- Interactive map of Ustye
- Ustye Location of Ustye Ustye Ustye (Vologda Oblast)
- Coordinates: 59°38′N 39°44′E﻿ / ﻿59.633°N 39.733°E
- Country: Russia
- Federal subject: Vologda Oblast
- Administrative district: Ust-Kubinsky District
- Selsoviet: Ustyansky Selsoviet

Population (2010 Census)
- • Total: 3,938
- • Estimate (2021): 4,176 (+6%)

Administrative status
- • Capital of: Ust-Kubinsky District, Ustyansky Selsoviet

Municipal status
- • Municipal district: Ustyansky Municipal District
- • Rural settlement: Ustyanskoye Rural Settlement
- • Capital of: Ustyansky Municipal District, Ustyanskoye Rural Settlement
- Time zone: UTC+3 (MSK )
- Postal code: 161140
- OKTMO ID: 19648436101

= Ustye, Ust-Kubinsky District, Vologda Oblast =

Ustye (У́стье), also known as Ustye-Kubenskoye (У́стье-Ку́бенское), is a rural locality (a selo) and the administrative center of Ust-Kubinsky District of Vologda Oblast, Russia, located on the banks of the Kubena River close to its confluence with Lake Kubenskoye. It also serves as the administrative center of Ustyansky Selsoviet, one of the ten selsoviets into which the district is administratively divided. Municipally, it is the administrative center of Ustyanskoye Rural Settlement. Until 2004, Ustye had urban-type settlement status. Population:

==History==
The area was populated by Finnic peoples and then colonized by the Novgorod Republic. Kamenny Monastery on Kamenny Island on Lake Kubenskoye was founded in 1260. In the 15th century, the area, known as Zaozyorye (translated as Trans-lake lands), for a short period became a principality, Principality of Zaozyorye, which was dependent on Principality of Yaroslavl. Before 1447, it became a part of the Grand Duchy of Moscow. It is not exactly known what was the capital of the principality but presumably it was located at the current location of Ustye. Ivan the Terrible visited the mouth of the Kubena in 1545. The selo of Ustye is known since 1570. Due to the location on one of the trading routes connecting the basins of the Northern Dvina and the Volga, and in the mouth of the Kubena, Ustye became a prosperous settlement living from trading. It was also a gateway for the pilgrims heading to Kamenny Monastery. In the course of the administrative reform carried out in 1708 by Peter the Great, Zaozyorye was included into Archangelgorod Governorate. In 1780, Arkhangelogorod Governorate was abolished and transformed into Vologda Viceroyalty, and in 1796 the latter was split into Arkhangelsk and Vologda Governorates. Ustye became then part of Kadnikovsky Uyezd of Vologda Governorate.

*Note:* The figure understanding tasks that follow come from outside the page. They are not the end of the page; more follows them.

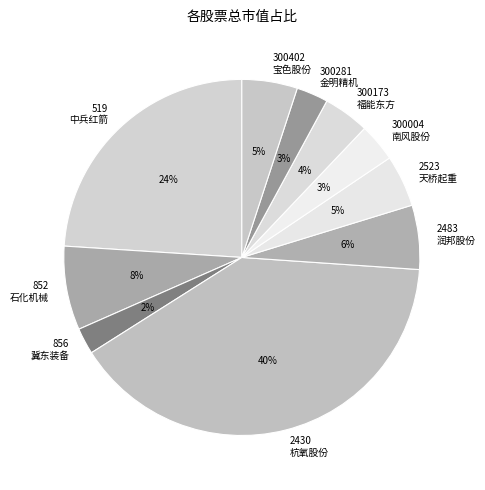

To the nearest percent, what is the average slice percentage?

10%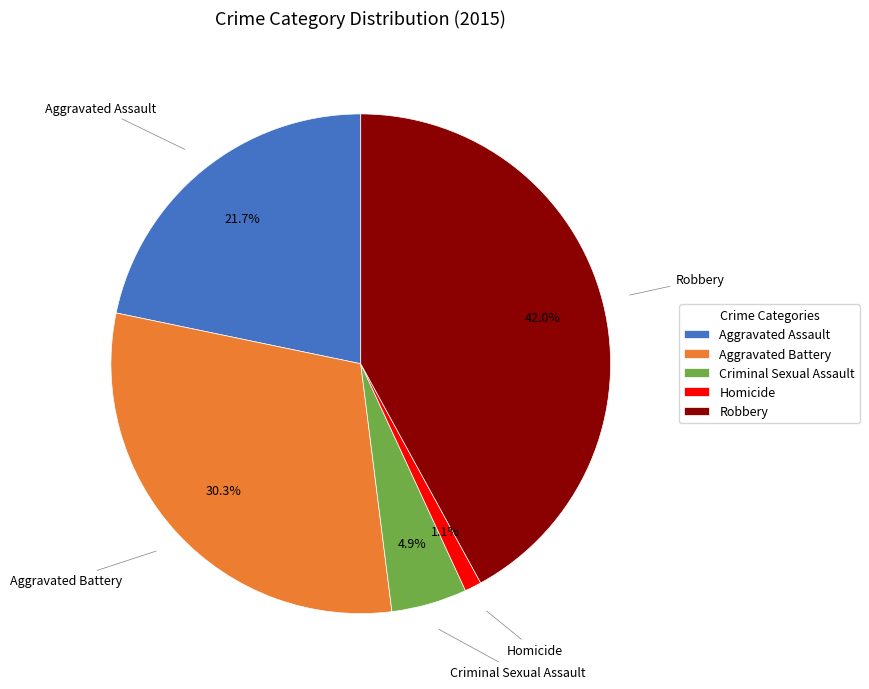

How much of the chart is everything except Homicide?

98.9%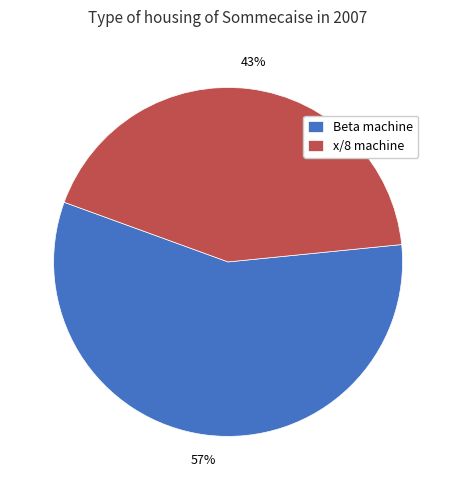

What is the smallest slice in the pie chart?

x/8 machine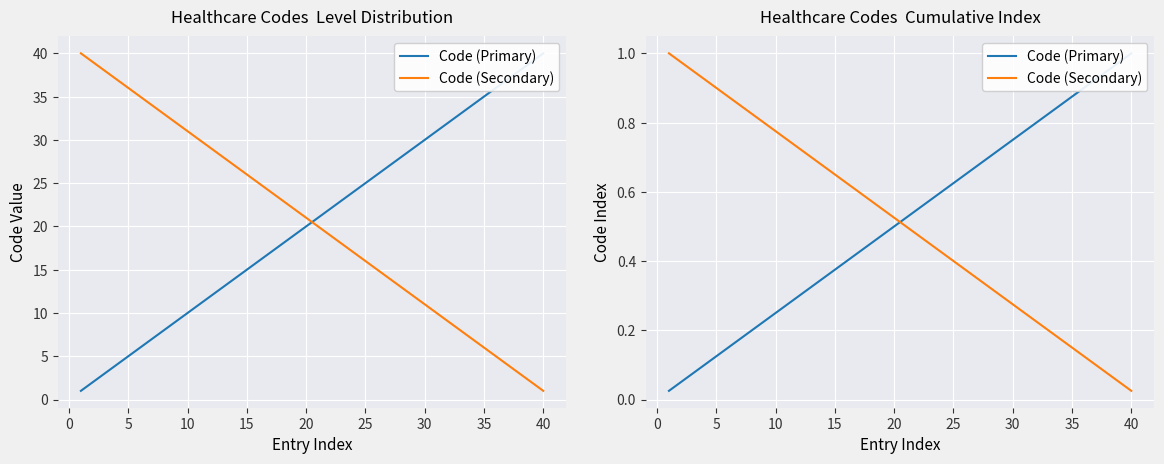

What is the average value of the Code (Secondary) series?

0.5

On July 15, 1929, the uyezds were abolished, the governorates merged into the Northern Krai, and Ust-Kubinsky District with the administrative center of Ustye was established among others. In 1932, Ustye became an urban-type settlement. In 2004 the status was revoked, and it became a selo again.

==Economy==

===Industry===
There are timber industry, construction industry, and food industry enterprises located in Ustye.

===Transportation===
Ustye is connected by a road with Sokol. There are also local roads in the district, with regular bus traffic.

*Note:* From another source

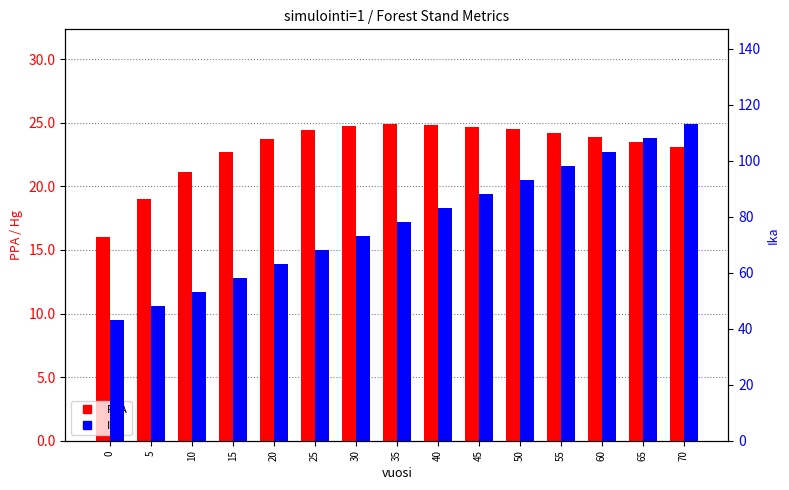

How many distinct data groups are displayed?

2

The lower course of the Kubena and Lake Kubenskoye are navigable, however, there is no passenger navigation in Ustye. The northern part of Lake Kubenskoye, which belongs to the basin of the Northern Dvina River, is connected by Northern Dvina Canal with the town of Kirillov and the Sheksna River, thus connecting the basins of the White Sea and the Volga. In the 19th century, the canal and Lake Kubenskoye were the main waterway connecting the Volga with the White Sea. However, in the 1930s the White Sea – Baltic Canal was built, and the Northern Dvina Canal lost its significance. The canal is still in operation, serving cargo traffic and occasional cruise ships, which then proceed to Lake Kubenskoye.

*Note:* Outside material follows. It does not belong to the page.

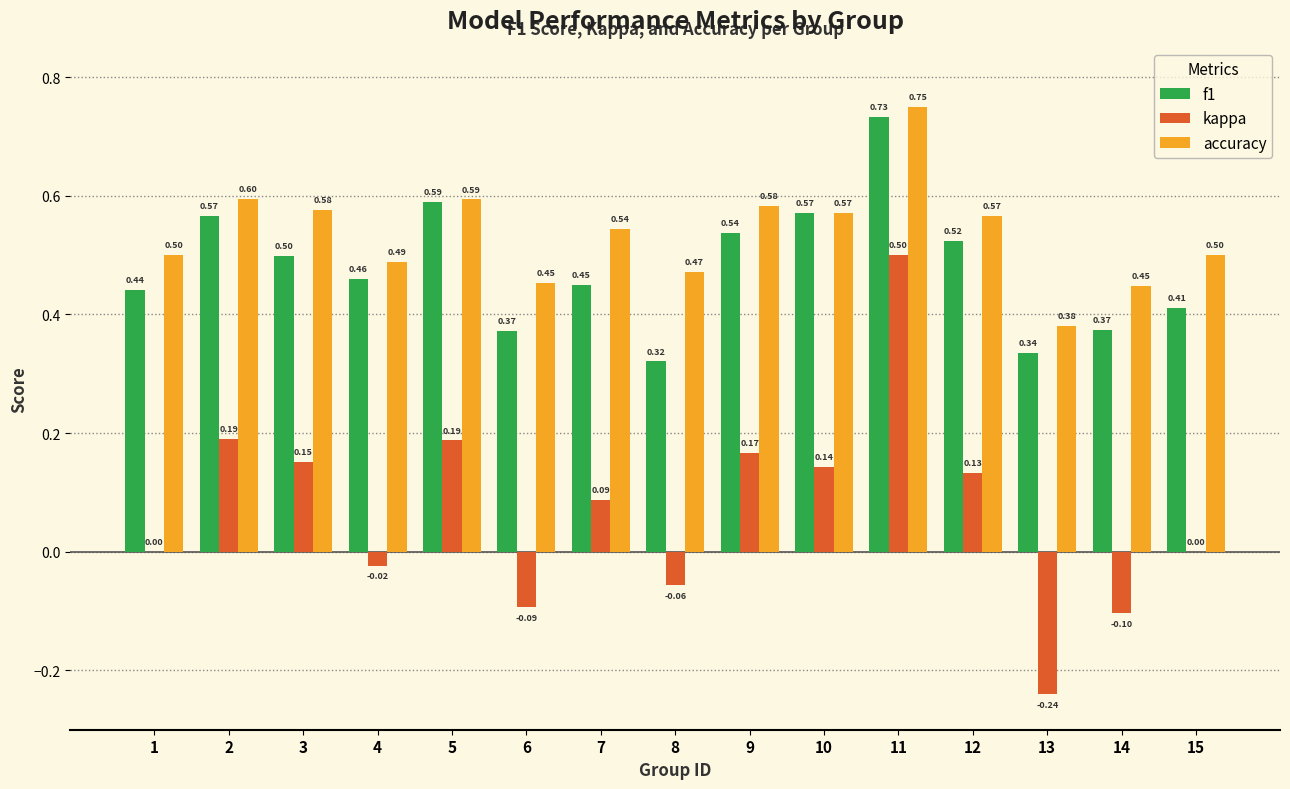

How many groups of bars are there?

15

==Culture and recreation==
Ustye contains five cultural heritage monuments of federal significance (the ensemble of churches known as Voskresensky Pogost) and additionally twenty-nine objects classified as cultural and historical heritage of local significance. The ruins of Kamenny Monastery on Kamenny Island are also protected as a federal monument.

Ustye hosts the Ust-Kubinsky District Museum of History and Ethnography.

Two of the handicrafts developed in Ust-Kubensky District and, in particular, in Ustye, have been officially recognized and protected by Vologda Oblast Law. These are lace-making (Ustye Lace, Kubenoozyorskoye Lace) and oxhorn carving (Ustye Horns).